Boşanma davasında tanıklara ne tür sorular sorulabilir?

Boşanma davasında tanıklara yöneltilen sorular, genellikle tanıkların taraflar arasındaki ilişkiyi ve olaya dair gözlemlerini aydınlatmaya yönelik olmaktadır. Öncelikle hakim tanığa tarafların evliliğinde boşanmaya ilişkin hangi konularla ilgili bilgisi olduğunu sorar. Tanığın bu olaylarla ilgili somut ve görgüye dayalı tanıklığının bulunması önemlidir. Tanık evlilik birliğinde şahit olduğu olaylara ilişkin bilgi verdikten sonra hakim yeterli görmezse tarafların dilekçelerinde sunduğu boşanmaya gerekçe olarak gösterilen olaylarla ilgili bilgisinin bulunup bulunmadığı sorabilir.

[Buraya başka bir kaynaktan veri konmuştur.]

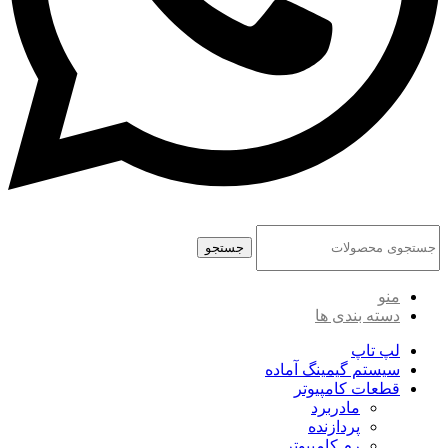
جستجو
منو
دسته بندی ها
لپ تاپ
سیستم گیمینگ آماده
قطعات کامپیوتر
مادربرد
پردازنده
رم کامپیوتر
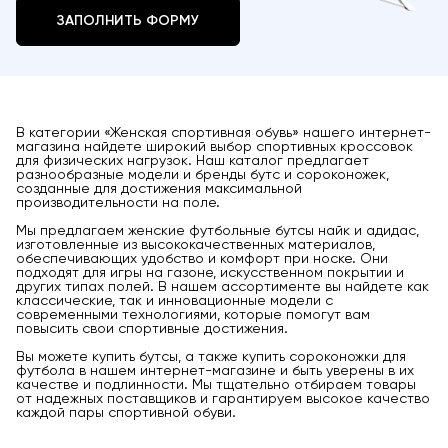
ЗАПОЛНИТЬ ФОРМУ
В категории «Женская спортивная обувь» нашего интернет-
магазина найдете широкий выбор спортивных кроссовок
для физических нагрузок. Наш каталог предлагает
разнообразные модели и бренды бутс и сороконожек,
созданные для достижения максимальной
производительности на поле.
Мы предлагаем женские футбольные бутсы найк и адидас,
изготовленные из высококачественных материалов,
обеспечивающих удобство и комфорт при носке. Они
подходят для игры на газоне, искусственном покрытии и
других типах полей. В нашем ассортименте вы найдете как
классические, так и инновационные модели с
современными технологиями, которые помогут вам
повысить свои спортивные достижения.
Вы можете купить бутсы, а также купить сороконожки для
футбола в нашем интернет-магазине и быть уверены в их
качестве и подлинности. Мы тщательно отбираем товары
от надежных поставщиков и гарантируем высокое качество
каждой пары спортивной обуви.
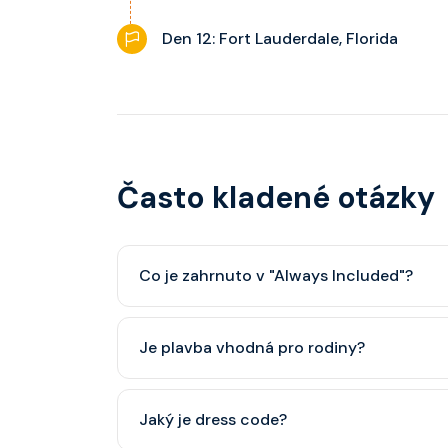
Den 12: Fort Lauderdale, Florida
Často kladené otázky
Co je zahrnuto v "Always Included"?
Classic nápojový balíček (možný upgrade na P
Je plavba vhodná pro rodiny?
Celebrity Cruises je zaměřena spíše na dospěl
Jaký je dress code?
dětský klub (od 3 let).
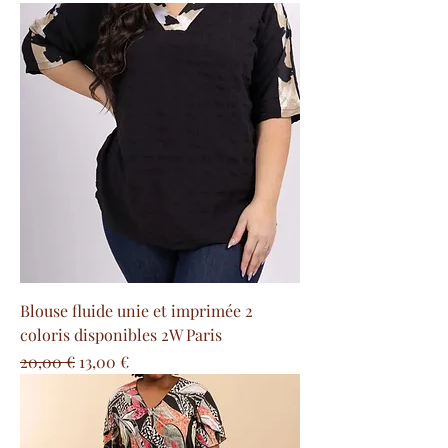
Blouse fluide unie et imprimée 2
coloris disponibles 2W Paris
Precio
Precio de oferta
20,00 €
13,00 €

Tanıkların ifadesinin değeri nedir?

Tanıkların ifadeleri, boşanma davasında oldukça önemli bir yer tutmaktadır. Mahkemeler, boşanma sebeplerini değerlendirirken tanıkların sunduğu bilgileri dikkate alır. Tanıkların olaylara şahit olmaları ve bu konudaki gözlemleri, mahkemenin verdiği kararda etkili olabilir. Elde edilen tanık beyanları, taraflar arasındaki uyuşmazlıkların aydınlatılması ve olayın gerçek yüzünün anlaşılması açısından kritik bir rol oynamaktadır. Bu nedenle, tanıkların ifadeleri mahkeme sürecinde belirleyici unsurlardan biridir.

Tanık olarak ifade vermek için ne yapılmalıdır?

Boşanma davasında dava dilekçesinde veya ön inceleme duruşmasında kesin süre verildikten sonra şahitlerin mahkemeye sunulmasından sonra mahkeme tanıklara duruşma günü ve saatini bildirir tebligat çıkaracaktır. Belirtilen duruşma günü ve saatinde tanıkların mahkemeye katılıp, ifadelerini vermesi beklenmektedir. İfade verdikten sonra, tanıklar, mahkemede sorulan sorulara açıklıkla yanıt vermeli ve bildiklerini doğru bir şekilde aktarmalıdırlar. Önceden hazırlık yapmak ve olaya dair net hatırlanması gereken detayları gözden geçirmek, tanıklık sürecini daha etkili kılmaktadır.

Tanık ifadesi mahkemede nasıl değerlendirilir?

Tanık evlilik birliğinde şahit olduğu olaylara ilişkin ayrıntılı olarak bilgi vermelidir. Tanığın evlilik birliğinde bizzat şahit olduğu olaylarla ilgili ifade vermesi, bilgilerinin görgüye dayalı olması gereklidir. Tanığın tarafların kendisine anlattıklarını mahkemede aktarmaları durumunda tanık beyanına itibar edilmeyecektir. Yani taraflardan duyumuna bağlı ya da yorum yoluyla verdiği beyanları dikkate alınmayacaktır. Mahkeme, tanığın ifadesinin güvenilirliğini, tutarlılığını ve samimiyetini göz önünde bulundurur. Tanığın taraflar arasında olan ilişkisi, olayın gerçekleştiği zaman dilimi ve tanığın olayla ne denli bağlantılı olduğu gibi unsurlar, değerlendirme sürecine dahil edilir. Ayrıca, tanıkların ifadeleri arasında bir çelişki varsa, mahkeme bu çelişkileri de inceleyerek, karar verme aşamasında bu unsurları dikkate alır. Dolayısıyla, tanık beyanları mahkeme için önemli bir bilgi kaynağıdır.